The Carolina Meadows Special Events Committee has presented many memorable events with various themes. Past parties, to name a few, have featured entertainment and cuisine from China, France, Spain, Holland, Paris, New Orleans’ Mardi Gras, and most recently— a Hawaiian Luau.
By all accounts, our Luau touched a special party nerve in the CM community who came to dine, dance and sing to a live Hawaiian band, the award-winning Tsunami Wave Riders.
That evening of fun, on June 6, began with dress and decor. Residents arrived wearing colorful shirts, skirts and dresses in the Hawaiian mode. Committee members welcomed them in the lobby with an Aloha greeting, placing multiple leis around their shoulders and sometimes a kiss on the cheek, in keeping with Hawaiian protocol.

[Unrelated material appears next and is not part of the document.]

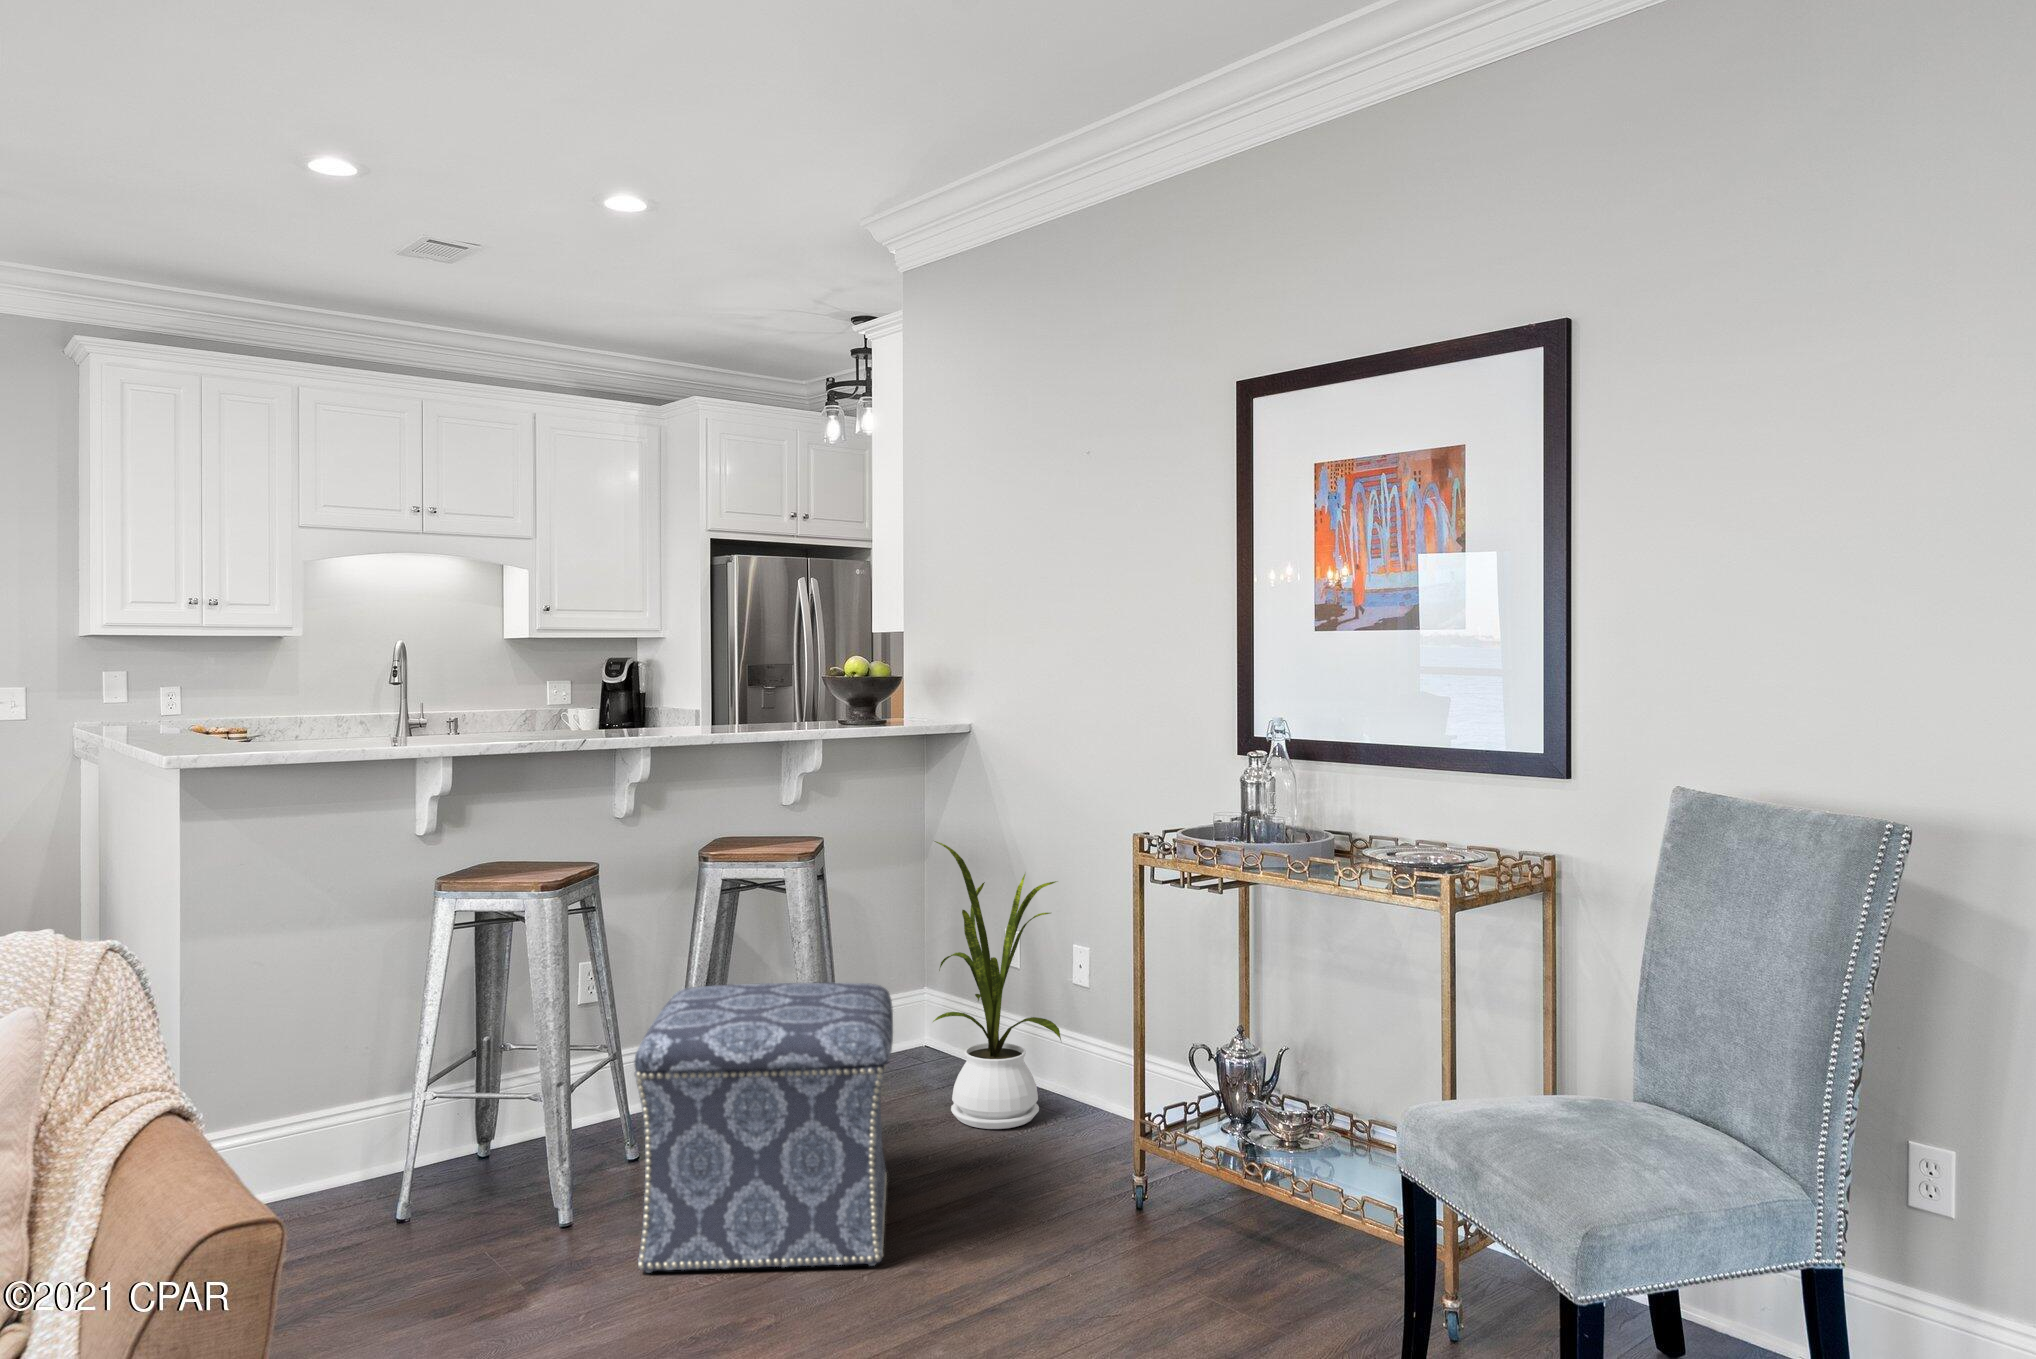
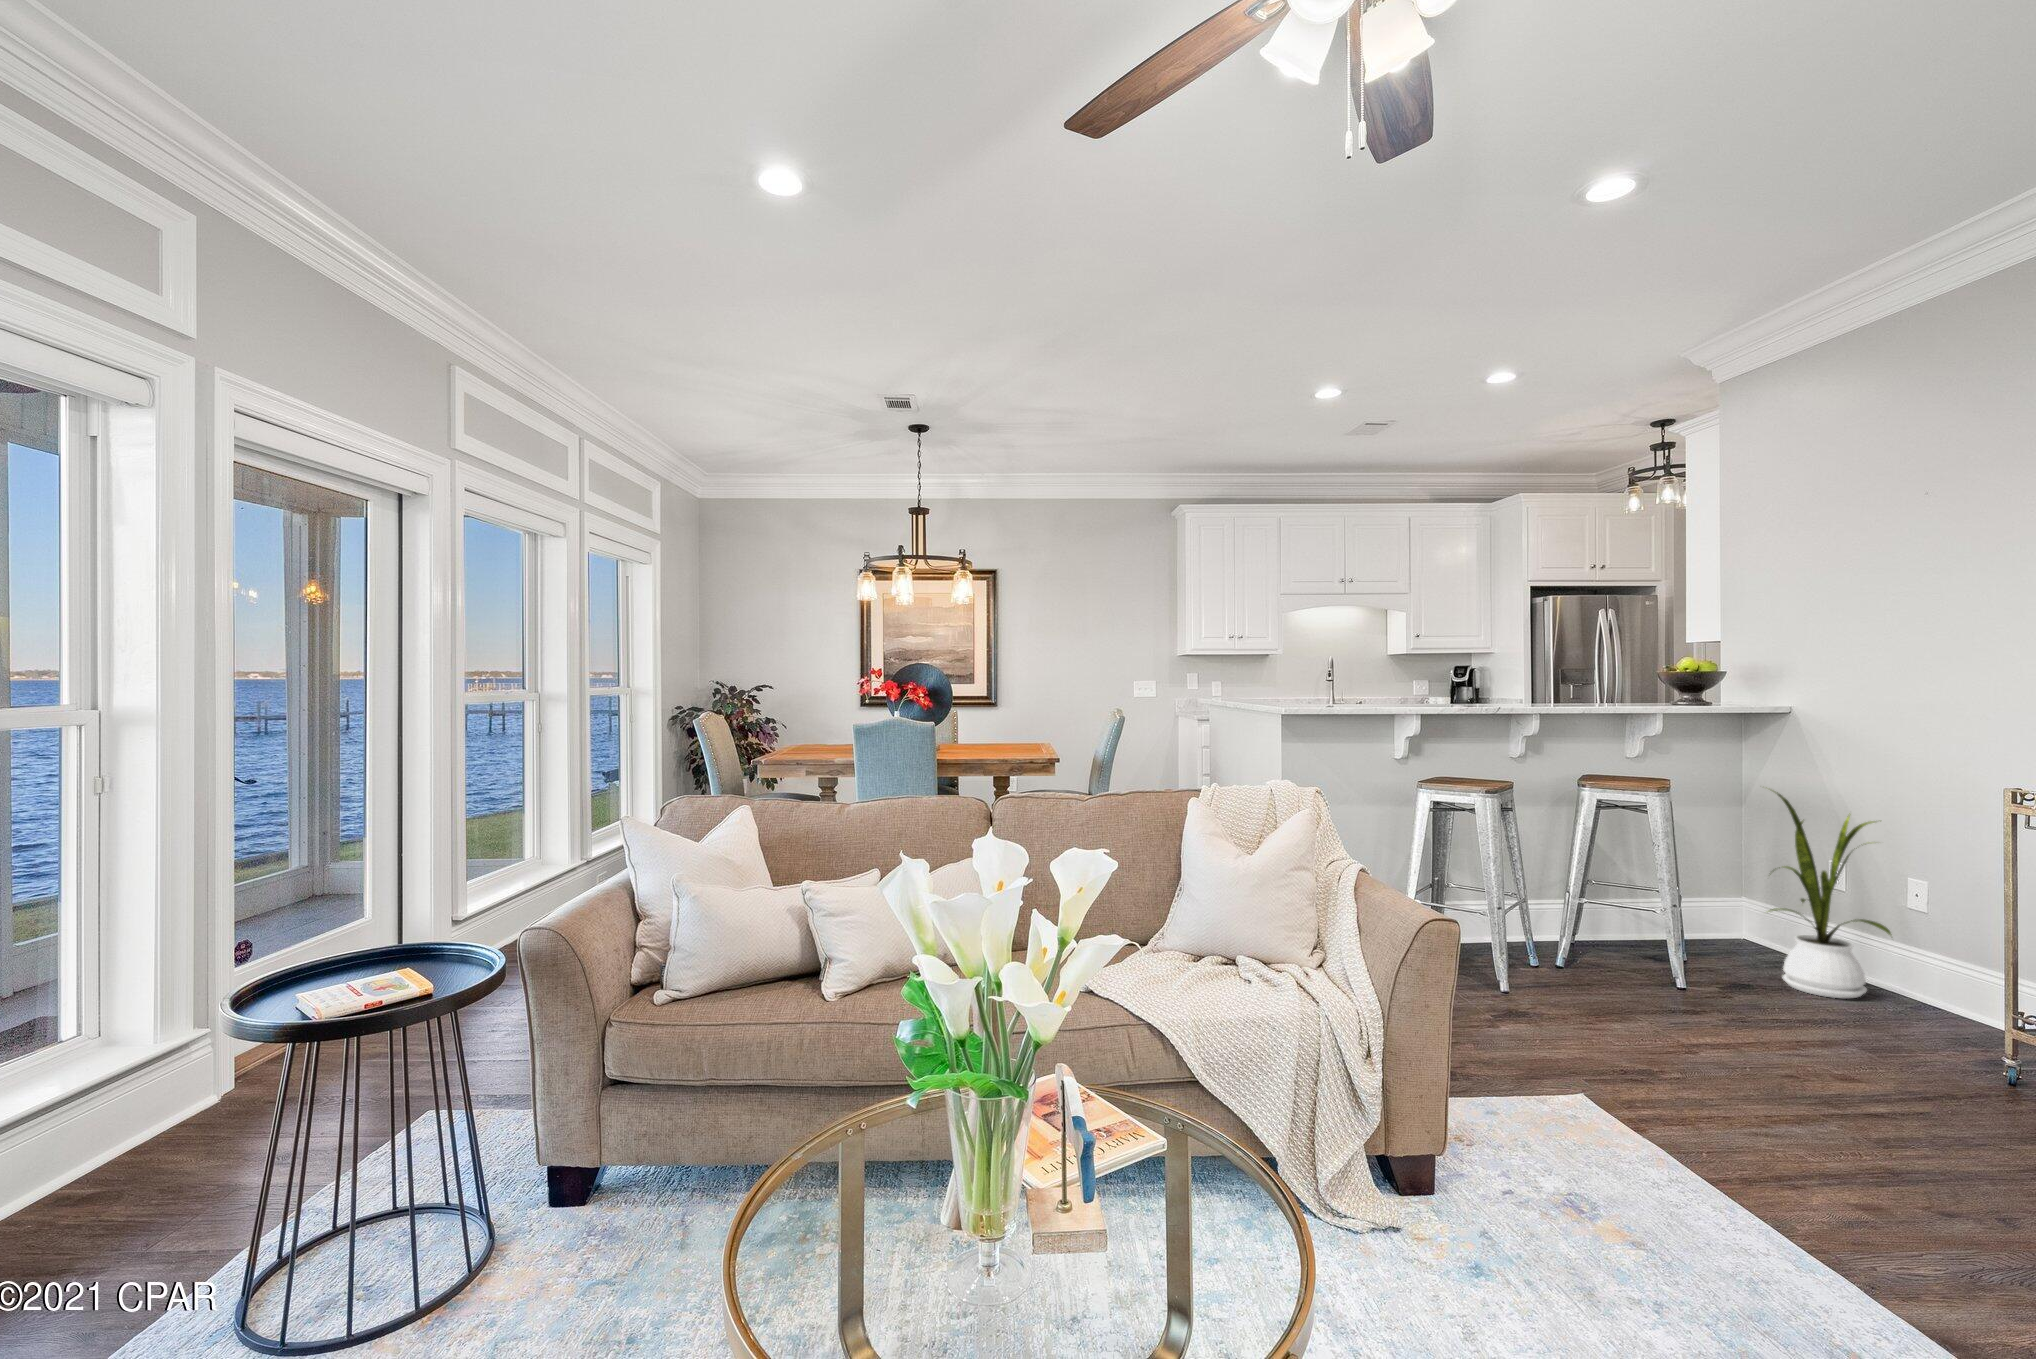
ottoman: present [634,983,893,1273] -> none [1569,862,1765,1057]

Mark Maxwell, Vice President of Dining Services, and his staff saw that this same spirit continued into the Dining Room where residents were greeted again in a swirl of color with tiki posters covering the entrance doors, table centerpieces with fresh orchids, and cheerful paper lanterns throughout. The Wait Staff was also dressed for the occasion in Hawaiian shirts for the men, floral skirts for the women, and leis for both, complete with their happy party smiles.

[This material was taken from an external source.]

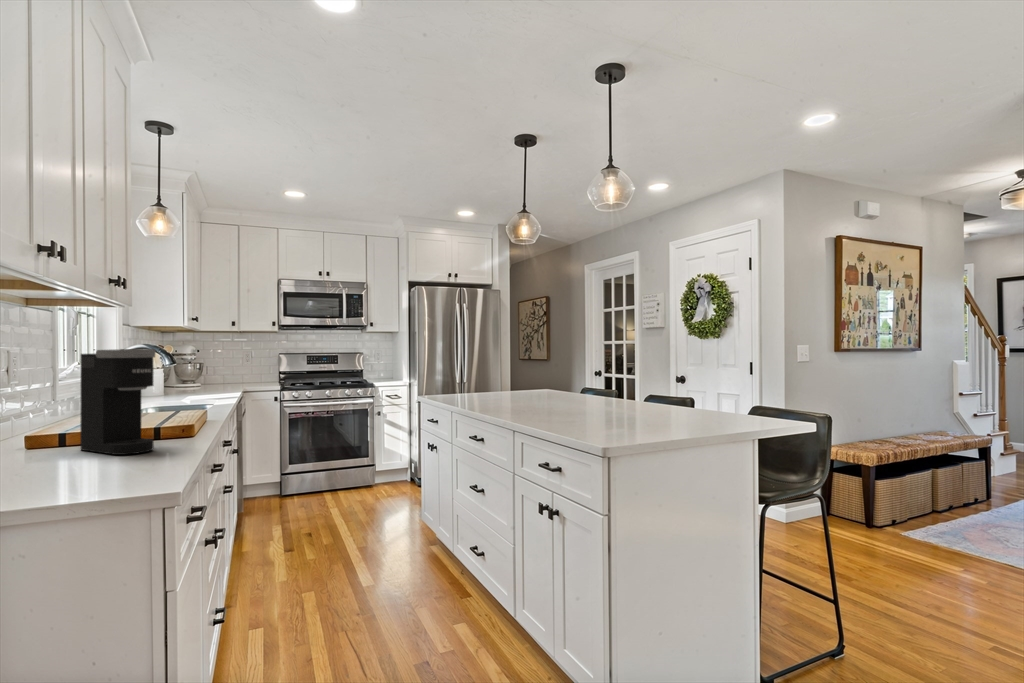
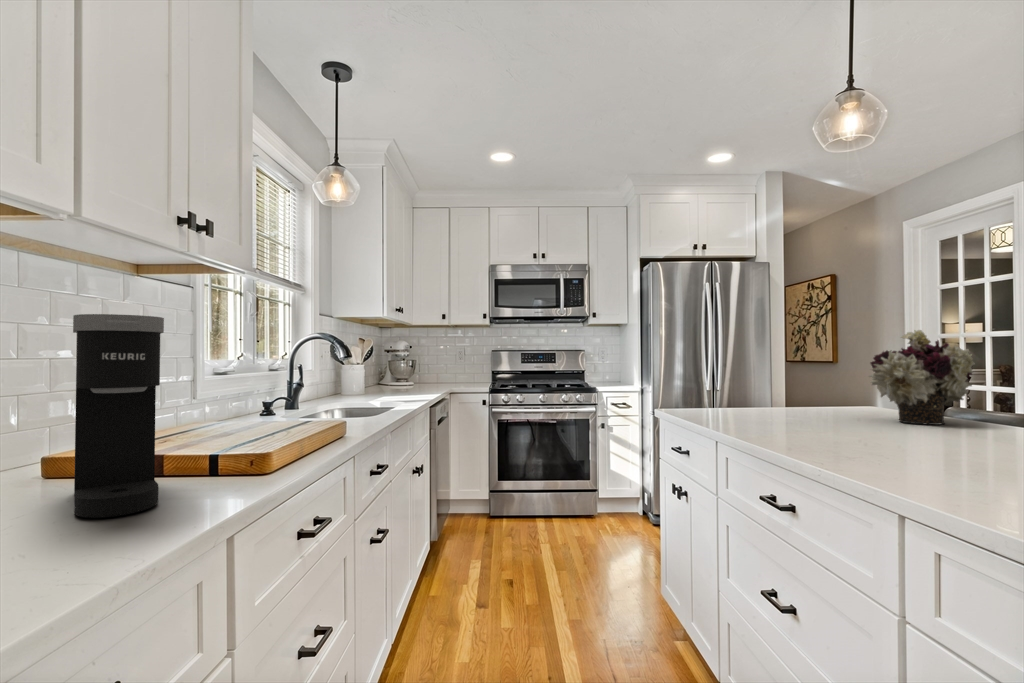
flower arrangement: none [536,344,586,397] -> present [869,330,975,425]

Finally, we approached the culinary piece de resistance: an entire golden-bronze roast pig, spread the entire width of the carving board. Executive Chef, Cory Mattson stood ready to serve the succulent meat. Along with the pig, residents enjoyed Asian teriyaki chicken, mahimahi fish, fresh vegetables, abundant fresh tropical fruits, and an array of tantalizing desserts. The imaginative presentation surrounding the foods included vegetables carved into flowers and long wooden spears with chunks of strawberries, pineapple and melons.
Did we eat like the gods and the ancestors? Maybe better. There were 237 happy diners who ate the meat from two roast pigs, weighing 110 lbs. each. They also devoured four large pork shoulders, adding another 60 lbs. of gustatory pleasure. Is it any wonder our CM food is a major attraction to potential residents?
Withdrawing to the Auditorium after dinner, the party people sat at tables with large paper pineapples and a centerpiece of colorful fish. The glow from a psychedelic-colored palm tree lit up the band stand. The Activities Department staff served wine and soft drinks to an overflow crowd who found seats circling the room while listening and dancing to the “trop rock” rhythms of the Tsunami Wave Riders.